→ TEXT PASSAGE:
········

Exercise 1: Greatest Common Divisor (GCD) (~10 min)

Section titled “Exercise 1: Greatest Common Divisor (GCD) (~10 min)”

Use Euclid’s algorithm recursively:

function gcd(int $a, int $b): int
{
// Your code here
}
echo gcd(48, 18); // Should output: 6
Solution
function gcd(int $a, int $b): int
{
// Base case: if b is 0, GCD is a
if ($b === 0) {
return $a;
}
// Recursive case: GCD(a, b) = GCD(b, a % b)
return gcd($b, $a % $b);
}

Check if a string is a palindrome recursively:

function isPalindrome(string $str): bool
{
// Your code here
}
echo isPalindrome('racecar') ? 'Yes' : 'No'; // Should output: Yes
Solution
function isPalindrome(string $str): bool
{
// Remove non-alphanumeric and convert to lowercase
$str = strtolower(preg_replace('/[^a-z0-9]/', '', $str));
// Base case: empty or single character
if (strlen($str) <= 1) {
return true;
}
// Check if first and last characters match
if ($str[0] !== $str[strlen($str) - 1]) {
return false;
}
// Recursive case: check middle substring
return isPalindrome(substr($str, 1, -1));
}

Exercise 3: Flatten Nested Array (~10 min)

········

Answer these from the recursion exercises:
1. What output does the GCD exercise expect from gcd(48, 18)?
2. In the GCD solution, what does the function return when $b is 0?
3. In the palindrome solution, what does the function return once the string length is 1 or less?
The items that follow come from a different source than the recursion exercises.

········

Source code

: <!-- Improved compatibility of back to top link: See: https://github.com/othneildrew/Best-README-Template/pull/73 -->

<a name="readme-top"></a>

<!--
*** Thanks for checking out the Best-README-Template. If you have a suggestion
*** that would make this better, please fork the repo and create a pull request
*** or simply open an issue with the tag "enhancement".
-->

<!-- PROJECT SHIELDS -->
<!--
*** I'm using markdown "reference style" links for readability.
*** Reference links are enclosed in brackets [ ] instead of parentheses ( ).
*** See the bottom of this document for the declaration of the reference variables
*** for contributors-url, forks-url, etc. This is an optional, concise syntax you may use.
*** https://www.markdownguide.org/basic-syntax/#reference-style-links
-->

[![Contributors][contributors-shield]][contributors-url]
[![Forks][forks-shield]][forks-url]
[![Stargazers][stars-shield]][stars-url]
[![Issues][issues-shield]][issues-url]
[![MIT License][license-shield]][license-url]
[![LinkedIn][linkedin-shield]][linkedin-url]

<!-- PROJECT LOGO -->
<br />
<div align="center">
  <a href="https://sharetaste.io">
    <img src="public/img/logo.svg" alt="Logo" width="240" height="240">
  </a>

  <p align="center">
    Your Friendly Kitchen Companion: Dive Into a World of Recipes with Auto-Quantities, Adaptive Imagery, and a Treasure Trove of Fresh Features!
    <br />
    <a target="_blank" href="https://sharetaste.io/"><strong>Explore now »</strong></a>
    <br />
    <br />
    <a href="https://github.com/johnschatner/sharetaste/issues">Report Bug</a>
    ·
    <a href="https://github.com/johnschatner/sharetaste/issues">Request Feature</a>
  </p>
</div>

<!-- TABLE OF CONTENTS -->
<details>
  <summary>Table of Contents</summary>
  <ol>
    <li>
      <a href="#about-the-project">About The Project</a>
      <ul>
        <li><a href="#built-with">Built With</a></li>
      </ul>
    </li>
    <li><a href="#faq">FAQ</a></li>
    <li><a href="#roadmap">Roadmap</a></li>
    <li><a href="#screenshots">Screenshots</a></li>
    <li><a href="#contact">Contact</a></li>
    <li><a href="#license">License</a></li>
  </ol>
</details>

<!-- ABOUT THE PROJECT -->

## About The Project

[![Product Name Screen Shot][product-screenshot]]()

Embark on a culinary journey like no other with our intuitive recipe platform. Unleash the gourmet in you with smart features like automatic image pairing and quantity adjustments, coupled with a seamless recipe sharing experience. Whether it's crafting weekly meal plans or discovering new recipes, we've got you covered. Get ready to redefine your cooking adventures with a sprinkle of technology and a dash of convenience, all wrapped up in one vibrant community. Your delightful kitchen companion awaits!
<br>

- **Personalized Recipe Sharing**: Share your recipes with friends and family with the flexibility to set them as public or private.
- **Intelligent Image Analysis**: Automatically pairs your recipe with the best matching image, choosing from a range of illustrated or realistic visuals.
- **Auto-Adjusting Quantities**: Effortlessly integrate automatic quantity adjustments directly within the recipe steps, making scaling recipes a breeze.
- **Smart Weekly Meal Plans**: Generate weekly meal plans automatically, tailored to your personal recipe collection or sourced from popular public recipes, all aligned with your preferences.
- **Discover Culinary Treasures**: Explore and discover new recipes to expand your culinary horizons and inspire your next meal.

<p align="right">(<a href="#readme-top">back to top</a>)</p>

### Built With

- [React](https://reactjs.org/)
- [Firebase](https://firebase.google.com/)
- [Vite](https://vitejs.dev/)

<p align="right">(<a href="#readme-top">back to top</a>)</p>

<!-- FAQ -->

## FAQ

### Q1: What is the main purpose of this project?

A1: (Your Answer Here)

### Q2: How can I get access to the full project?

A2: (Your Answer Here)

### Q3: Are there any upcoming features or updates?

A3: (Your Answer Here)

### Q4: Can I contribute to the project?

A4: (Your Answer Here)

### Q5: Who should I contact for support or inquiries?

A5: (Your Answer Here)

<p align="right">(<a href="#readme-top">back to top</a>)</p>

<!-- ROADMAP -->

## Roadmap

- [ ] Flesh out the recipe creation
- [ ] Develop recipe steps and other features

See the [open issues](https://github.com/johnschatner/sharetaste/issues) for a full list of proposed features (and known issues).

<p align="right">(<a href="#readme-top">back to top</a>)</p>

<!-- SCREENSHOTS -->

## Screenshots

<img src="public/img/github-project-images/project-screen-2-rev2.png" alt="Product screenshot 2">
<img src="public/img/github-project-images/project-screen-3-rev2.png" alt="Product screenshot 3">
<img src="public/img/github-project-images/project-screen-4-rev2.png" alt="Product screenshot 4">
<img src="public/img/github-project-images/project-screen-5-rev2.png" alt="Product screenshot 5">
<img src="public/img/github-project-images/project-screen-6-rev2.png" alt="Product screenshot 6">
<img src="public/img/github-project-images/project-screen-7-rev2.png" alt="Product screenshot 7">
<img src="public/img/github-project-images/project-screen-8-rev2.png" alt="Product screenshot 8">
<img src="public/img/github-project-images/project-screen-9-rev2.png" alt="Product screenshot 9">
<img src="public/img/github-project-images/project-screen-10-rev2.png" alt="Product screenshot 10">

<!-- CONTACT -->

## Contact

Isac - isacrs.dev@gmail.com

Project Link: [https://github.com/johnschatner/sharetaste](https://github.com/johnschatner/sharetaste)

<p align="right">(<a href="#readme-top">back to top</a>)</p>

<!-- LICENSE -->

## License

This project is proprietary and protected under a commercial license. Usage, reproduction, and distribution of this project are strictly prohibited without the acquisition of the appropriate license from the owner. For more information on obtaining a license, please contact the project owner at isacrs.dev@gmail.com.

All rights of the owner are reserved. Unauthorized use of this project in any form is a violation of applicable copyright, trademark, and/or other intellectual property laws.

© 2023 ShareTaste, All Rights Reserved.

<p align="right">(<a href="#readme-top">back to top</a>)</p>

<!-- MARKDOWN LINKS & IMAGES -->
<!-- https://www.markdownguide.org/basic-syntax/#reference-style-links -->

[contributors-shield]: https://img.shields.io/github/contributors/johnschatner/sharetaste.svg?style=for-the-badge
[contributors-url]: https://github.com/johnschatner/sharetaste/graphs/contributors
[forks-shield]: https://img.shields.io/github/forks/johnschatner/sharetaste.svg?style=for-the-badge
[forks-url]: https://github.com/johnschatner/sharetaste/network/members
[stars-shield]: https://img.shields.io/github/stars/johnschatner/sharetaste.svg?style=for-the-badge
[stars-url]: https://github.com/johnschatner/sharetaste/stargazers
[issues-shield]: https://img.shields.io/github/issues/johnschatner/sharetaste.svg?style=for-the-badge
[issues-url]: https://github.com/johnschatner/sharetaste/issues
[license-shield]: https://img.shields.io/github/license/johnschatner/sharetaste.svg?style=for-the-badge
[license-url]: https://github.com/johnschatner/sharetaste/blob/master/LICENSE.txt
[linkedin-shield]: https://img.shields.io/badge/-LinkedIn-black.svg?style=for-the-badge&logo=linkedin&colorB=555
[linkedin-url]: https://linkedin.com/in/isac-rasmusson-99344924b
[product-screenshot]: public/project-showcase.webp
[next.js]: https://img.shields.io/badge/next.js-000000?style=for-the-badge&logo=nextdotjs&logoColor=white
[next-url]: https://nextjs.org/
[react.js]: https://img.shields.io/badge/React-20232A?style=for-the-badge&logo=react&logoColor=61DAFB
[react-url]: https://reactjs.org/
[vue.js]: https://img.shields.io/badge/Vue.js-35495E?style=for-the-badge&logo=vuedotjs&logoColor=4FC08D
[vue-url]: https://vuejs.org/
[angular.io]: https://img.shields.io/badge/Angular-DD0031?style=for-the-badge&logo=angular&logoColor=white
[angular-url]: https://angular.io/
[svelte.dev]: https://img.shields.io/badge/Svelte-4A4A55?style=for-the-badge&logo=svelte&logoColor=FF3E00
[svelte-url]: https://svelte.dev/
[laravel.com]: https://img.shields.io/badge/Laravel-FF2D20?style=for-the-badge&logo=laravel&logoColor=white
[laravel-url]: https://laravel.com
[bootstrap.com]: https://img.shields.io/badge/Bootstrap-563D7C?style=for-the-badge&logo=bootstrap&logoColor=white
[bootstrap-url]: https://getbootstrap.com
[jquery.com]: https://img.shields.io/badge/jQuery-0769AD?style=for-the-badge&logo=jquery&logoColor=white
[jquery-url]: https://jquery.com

········

→ OUTPUT:
1. 6
2. $a
3. true